Metropolitan News-Enterprise

 

Thursday, April 25, 2002

 

Page 1

 

Misdemeanor Weapons Violator Subject to Deportation Even if Conviction Is Expunged, Appeals Court Rules

 

By a MetNews Staff Writer

 

Federal courts cannot review INS orders for the deportation of convicted firearms violators, even if the conviction has been expunged pursuant to state law, the Ninth U.S. Circuit Court of Appeals ruled yesterday.

The decision upholds an order that Jose Roberto Ramirez-Castro, a Honduran national, be deported as a consequence of his misdemeanor conviction of possessing a concealed firearm. The panel dismissed Ramirez’s petition for review, invoking a section of the 1996 immigration law that deprives courts of jurisdiction to review deportation orders based on convictions of certain crimes, including those involving guns.

Ramirez was placed on probation by the Los Angeles Municipal Court in 1991. One condition was that he serve 65 days in jail.

The INS began deportation proceedings while Ramirez—who came to the United States in 1978 and became a legal resident through the amnesty provision of the 1986 immigration law 11 years later—was on probation. An immigration judge ruled he was deportable, and he appealed to the Board of Immigration Appeals.

While the BIA appeal was pending, he completed probation and obtained an expungement under Penal Code Sec. 1203.4. He then moved to block deportation on the ground that he was no longer a convicted offender.

The BIA disagreed, reasoning that expungement under a rehabilitation statute such as California’s does not alter the status of a conviction for immigration purposes. Judge Susan Graber, writing yesterday for the Ninth Circuit, agreed and said the petition had to be dismissed under the 1996 law.

The judge distinguished Lujan-Armendariz  v.

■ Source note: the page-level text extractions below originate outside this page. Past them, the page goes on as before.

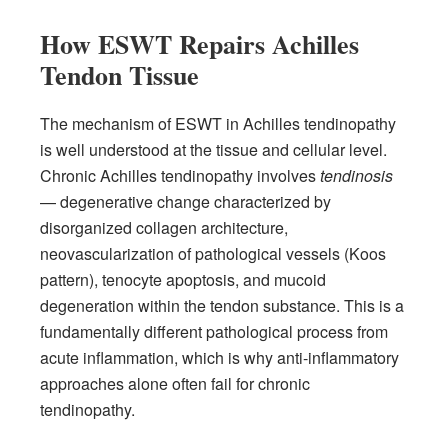
How ESWT Repairs Achilles
Tendon Tissue
The mechanism of ESWT in Achilles tendinopathy
is well understood at the tissue and cellular level.
Chronic Achilles tendinopathy involves
tendinosis
— degenerative change characterized by
disorganized collagen architecture,
neovascularization of pathological vessels (Koos
pattern), tenocyte apoptosis, and mucoid
degeneration within the tendon substance. This is a
fundamentally different pathological process from
acute inflammation, which is why anti-inflammatory
approaches alone often fail for chronic
tendinopathy.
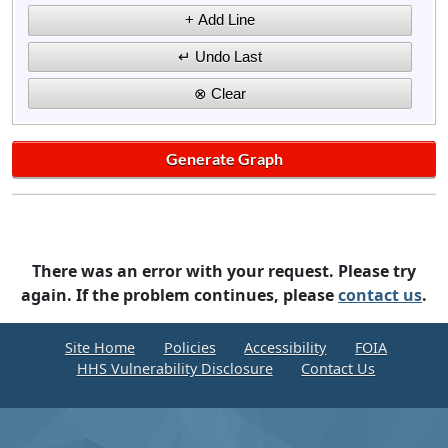
There was an error with your request. Please try
again. If the problem continues, please
contact us
.
Site Home
Policies
Accessibility
FOIA
HHS Vulnerability Disclosure
Contact Us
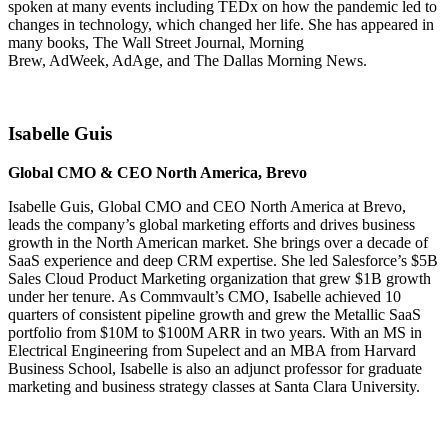
spoken at many events including TEDx on how the pandemic led to
changes in technology, which changed her life. She has appeared in
many books, The Wall Street Journal, Morning
Brew, AdWeek, AdAge, and The Dallas Morning News.
Isabelle Guis
Global CMO & CEO North America, Brevo
Isabelle Guis, Global CMO and CEO North America at Brevo,
leads the company’s global marketing efforts and drives business
growth in the North American market. She brings over a decade of
SaaS experience and deep CRM expertise. She led Salesforce’s $5B
Sales Cloud Product Marketing organization that grew $1B growth
under her tenure. As Commvault’s CMO, Isabelle achieved 10
quarters of consistent pipeline growth and grew the Metallic SaaS
portfolio from $10M to $100M ARR in two years. With an MS in
Electrical Engineering from Supelect and an MBA from Harvard
Business School, Isabelle is also an adjunct professor for graduate
marketing and business strategy classes at Santa Clara University.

Immigration and Naturalization Service, 222 F.3d 728 (9th Cir. 2000), in which the court held that the mandatory deportation provision—which generally applies to drug crimes—does not apply to first-time drug offenders whose convictions have been withheld or expunged under state law.

The court reasoned that because defendants whose convictions have been withheld under the Federal First Offender Act—which applies only to first-time drug offenders convicted of simple possession—are not treated as having been convicted for immigration purposes, those whose convictions have been expunged under state law should not be treated that way either.

The rule is the same, the panel added, whether the drug conviction has been withheld or set aside under a general rehabilitation law, such as Sec. 1203.4, or a law which, like the federal act, is specific to drug offenders.

But that decision does not extend to other crimes, such as weapons violations, Graber said.

The Ninth Circuit, she noted, has previously held that an expunged felony conviction remains a conviction for immigration purposes. Nothing in the 1996 statute, she said, indicates that an expunged misdemeanor conviction should be treated differently, nor is there any federal law equivalent to the First Offender Act regarding weapons convictions.

Congress, she suggested, intended to create a uniform rule, to which Lujan-Armendariz creates a single, limited exception.

Judge A. Wallace Tashima concurred in the opinion. Senior Judge Warren Ferguson concurred separately.

Ferguson suggested that a different result might obtain if a conviction is set aside under a law that treats an expungement as eliminating all adverse consequences. Sec. 1203.4 is not such a law, he noted,  since it a conviction expunged under that law remains a conviction for purposes of any suspension or revocation of a driver’s license.

The case is Ramirez-Castro v. INS, 00-71589.